Are Tornadoes Increasing?

Last week, here on the blog, I answered the question of whether tornadoes are "getting worse." The answer is clearly no


At today's AccuWeather B2B tornado seminar in Omaha this morning I was asked if all tornadoes are increasing. I explained the answer is a very qualified no but I am less certain about that answer. 


Here is a brand new graph from the National Severe Storms Laboratory's Dr. Harold Brooks. It shows all tornadoes from F-1 to F-5 intensity from 1950 to 2011. It would tend to indicate an increase. This graph does not include the very weak F-0 tornadoes which have clearly increased due strictly to storm chasing, i.e., if chasing didn't exist very few of those would ever be reported. 



Here is why I conclude the correct answer is "no" in spite of the opposite being indicated by the graph.


First, as I learned when I was researching Warnings: The True Story of How Science Tamed the Weather, the numbers from 1950-54 are imprecise and many were collected after the fact. I suspect those numbers are too low. 
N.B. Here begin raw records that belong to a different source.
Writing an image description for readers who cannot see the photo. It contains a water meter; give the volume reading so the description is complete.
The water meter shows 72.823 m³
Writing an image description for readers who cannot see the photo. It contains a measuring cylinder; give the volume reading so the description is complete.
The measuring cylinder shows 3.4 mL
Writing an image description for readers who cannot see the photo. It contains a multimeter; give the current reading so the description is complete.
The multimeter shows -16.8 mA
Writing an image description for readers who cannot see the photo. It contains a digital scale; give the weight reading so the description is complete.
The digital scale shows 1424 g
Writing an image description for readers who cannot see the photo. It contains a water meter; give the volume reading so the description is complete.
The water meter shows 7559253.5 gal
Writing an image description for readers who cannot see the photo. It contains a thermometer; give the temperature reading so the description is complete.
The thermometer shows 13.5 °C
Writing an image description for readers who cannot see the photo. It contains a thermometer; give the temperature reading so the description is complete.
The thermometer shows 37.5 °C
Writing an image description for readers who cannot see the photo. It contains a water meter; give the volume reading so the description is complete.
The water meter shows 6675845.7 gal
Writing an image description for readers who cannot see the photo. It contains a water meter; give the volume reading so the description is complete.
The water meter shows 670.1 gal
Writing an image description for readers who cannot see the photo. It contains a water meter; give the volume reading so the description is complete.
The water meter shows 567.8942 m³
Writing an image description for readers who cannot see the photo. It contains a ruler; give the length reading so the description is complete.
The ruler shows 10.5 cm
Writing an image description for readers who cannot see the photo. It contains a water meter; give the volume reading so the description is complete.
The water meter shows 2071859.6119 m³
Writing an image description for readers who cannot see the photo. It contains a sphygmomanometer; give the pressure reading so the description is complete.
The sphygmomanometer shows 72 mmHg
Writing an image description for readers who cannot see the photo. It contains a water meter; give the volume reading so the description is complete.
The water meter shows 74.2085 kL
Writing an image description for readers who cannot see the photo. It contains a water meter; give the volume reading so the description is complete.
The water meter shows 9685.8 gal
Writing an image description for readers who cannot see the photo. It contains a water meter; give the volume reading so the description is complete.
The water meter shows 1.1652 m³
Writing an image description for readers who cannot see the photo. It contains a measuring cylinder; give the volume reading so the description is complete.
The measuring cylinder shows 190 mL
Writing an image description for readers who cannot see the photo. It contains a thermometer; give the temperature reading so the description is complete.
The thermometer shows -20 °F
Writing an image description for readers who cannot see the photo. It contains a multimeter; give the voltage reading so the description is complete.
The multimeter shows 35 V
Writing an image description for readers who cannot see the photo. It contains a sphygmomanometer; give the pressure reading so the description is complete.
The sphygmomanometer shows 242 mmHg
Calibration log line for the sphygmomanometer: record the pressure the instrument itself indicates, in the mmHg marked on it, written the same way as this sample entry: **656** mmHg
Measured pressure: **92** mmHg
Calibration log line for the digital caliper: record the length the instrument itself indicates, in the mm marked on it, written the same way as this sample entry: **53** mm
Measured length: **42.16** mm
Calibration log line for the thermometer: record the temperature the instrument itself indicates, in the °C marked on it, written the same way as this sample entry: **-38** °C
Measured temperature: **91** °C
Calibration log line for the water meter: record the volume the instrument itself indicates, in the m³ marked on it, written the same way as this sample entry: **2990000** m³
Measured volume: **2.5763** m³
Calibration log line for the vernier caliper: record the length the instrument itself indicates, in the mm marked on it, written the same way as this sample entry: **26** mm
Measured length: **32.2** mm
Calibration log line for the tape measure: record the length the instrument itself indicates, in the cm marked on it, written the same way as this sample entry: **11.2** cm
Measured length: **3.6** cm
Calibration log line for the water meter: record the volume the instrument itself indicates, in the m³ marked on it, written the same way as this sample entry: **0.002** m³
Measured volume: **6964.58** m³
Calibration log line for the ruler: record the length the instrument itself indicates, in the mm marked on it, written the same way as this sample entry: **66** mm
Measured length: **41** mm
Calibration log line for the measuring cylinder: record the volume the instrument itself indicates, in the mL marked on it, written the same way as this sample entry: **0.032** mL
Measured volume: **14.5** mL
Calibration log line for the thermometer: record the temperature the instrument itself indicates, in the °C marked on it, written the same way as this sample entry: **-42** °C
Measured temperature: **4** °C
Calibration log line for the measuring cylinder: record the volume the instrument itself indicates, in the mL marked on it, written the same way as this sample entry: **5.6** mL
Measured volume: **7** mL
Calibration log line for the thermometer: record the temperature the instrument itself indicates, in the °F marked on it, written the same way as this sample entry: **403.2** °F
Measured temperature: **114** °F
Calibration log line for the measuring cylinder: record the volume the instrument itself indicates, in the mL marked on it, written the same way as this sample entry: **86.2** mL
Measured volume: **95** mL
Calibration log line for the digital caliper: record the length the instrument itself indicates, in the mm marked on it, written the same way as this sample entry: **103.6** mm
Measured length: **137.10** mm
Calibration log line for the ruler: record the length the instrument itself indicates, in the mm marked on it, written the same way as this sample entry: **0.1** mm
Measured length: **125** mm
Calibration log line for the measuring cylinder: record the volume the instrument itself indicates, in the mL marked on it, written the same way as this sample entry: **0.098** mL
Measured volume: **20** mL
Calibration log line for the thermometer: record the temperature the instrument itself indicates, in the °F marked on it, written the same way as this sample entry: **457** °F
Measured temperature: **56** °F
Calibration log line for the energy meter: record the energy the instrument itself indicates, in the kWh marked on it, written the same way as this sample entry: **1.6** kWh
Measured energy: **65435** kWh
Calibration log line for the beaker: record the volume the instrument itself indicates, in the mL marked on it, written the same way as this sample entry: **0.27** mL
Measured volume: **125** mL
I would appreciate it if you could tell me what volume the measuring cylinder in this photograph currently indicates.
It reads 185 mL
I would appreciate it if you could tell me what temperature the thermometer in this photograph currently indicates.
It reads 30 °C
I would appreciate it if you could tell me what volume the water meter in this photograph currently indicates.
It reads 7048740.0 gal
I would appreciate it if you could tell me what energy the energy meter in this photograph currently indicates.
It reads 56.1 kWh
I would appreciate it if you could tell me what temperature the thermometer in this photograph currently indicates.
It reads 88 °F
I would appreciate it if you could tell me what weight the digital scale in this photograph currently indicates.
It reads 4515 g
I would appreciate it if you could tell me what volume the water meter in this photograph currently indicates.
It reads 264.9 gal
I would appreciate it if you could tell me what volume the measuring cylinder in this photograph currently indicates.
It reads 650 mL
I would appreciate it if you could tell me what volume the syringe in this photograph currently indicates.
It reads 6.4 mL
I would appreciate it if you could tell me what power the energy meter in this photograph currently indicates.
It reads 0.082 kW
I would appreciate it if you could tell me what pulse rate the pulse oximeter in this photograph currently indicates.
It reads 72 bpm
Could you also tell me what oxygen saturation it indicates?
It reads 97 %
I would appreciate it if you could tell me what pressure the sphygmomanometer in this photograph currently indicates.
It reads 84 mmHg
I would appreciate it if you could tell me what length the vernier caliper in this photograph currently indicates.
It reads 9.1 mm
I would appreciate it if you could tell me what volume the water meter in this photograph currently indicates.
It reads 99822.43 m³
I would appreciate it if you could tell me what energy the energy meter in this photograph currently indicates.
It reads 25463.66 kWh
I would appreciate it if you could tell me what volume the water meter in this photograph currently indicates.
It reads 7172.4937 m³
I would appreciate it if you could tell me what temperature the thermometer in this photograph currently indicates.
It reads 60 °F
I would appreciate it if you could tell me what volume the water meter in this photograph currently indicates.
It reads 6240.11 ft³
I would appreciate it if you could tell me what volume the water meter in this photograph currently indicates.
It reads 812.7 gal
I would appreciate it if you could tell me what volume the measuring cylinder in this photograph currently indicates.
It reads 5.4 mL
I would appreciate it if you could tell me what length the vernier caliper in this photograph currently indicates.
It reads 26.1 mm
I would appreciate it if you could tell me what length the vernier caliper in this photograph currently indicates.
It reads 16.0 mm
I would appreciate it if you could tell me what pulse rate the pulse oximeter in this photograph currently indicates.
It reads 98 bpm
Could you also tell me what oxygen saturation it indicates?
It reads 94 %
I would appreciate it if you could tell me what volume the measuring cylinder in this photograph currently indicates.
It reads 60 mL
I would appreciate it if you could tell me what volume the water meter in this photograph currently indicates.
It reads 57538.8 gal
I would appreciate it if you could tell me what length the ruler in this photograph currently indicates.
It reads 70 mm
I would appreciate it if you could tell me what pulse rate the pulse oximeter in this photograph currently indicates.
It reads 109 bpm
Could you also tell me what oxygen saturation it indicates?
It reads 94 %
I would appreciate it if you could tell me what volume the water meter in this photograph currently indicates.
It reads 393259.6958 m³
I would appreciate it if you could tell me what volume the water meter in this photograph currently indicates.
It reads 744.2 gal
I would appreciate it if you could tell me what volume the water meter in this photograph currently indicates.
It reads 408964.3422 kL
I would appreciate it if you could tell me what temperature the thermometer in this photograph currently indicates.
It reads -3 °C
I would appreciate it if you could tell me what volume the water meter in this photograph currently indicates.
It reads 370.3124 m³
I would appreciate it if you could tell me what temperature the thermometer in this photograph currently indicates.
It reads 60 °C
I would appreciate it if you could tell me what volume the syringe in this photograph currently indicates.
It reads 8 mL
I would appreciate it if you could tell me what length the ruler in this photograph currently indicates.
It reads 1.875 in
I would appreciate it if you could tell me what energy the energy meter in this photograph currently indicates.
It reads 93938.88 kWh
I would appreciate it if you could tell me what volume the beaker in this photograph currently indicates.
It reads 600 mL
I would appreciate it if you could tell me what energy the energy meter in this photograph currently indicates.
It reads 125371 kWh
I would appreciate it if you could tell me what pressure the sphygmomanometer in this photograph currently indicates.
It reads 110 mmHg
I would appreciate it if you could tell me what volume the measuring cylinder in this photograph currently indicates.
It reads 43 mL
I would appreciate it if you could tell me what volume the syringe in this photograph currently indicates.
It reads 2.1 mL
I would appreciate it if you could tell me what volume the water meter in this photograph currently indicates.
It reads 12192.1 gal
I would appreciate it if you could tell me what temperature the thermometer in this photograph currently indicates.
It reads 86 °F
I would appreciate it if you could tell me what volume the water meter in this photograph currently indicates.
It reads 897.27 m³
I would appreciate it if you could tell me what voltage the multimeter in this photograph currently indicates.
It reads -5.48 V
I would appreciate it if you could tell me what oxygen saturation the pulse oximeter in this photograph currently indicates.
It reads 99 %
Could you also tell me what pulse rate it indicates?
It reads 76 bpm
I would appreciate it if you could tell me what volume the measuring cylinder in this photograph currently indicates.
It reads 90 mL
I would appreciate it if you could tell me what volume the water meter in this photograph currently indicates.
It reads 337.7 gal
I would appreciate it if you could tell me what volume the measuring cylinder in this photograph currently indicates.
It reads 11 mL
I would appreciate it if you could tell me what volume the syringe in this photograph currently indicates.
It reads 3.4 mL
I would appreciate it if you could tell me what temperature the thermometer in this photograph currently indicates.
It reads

So, I have added an orange box to the graph for the years 1955-2010. I eliminated 2011 because it is such an outlier that it distorts the end of the graph (as a graph from 1955-1974 would have lead one to conclude a rapidly rising rate that didn't really exist). 



If you focus on the graph within the orange box, the rate of rise is so small it may not be significant from a statistical point of view. This is especially true when you consider that both storm chasing and Doppler radar might have tended to inflate the numbers during the last 15 years.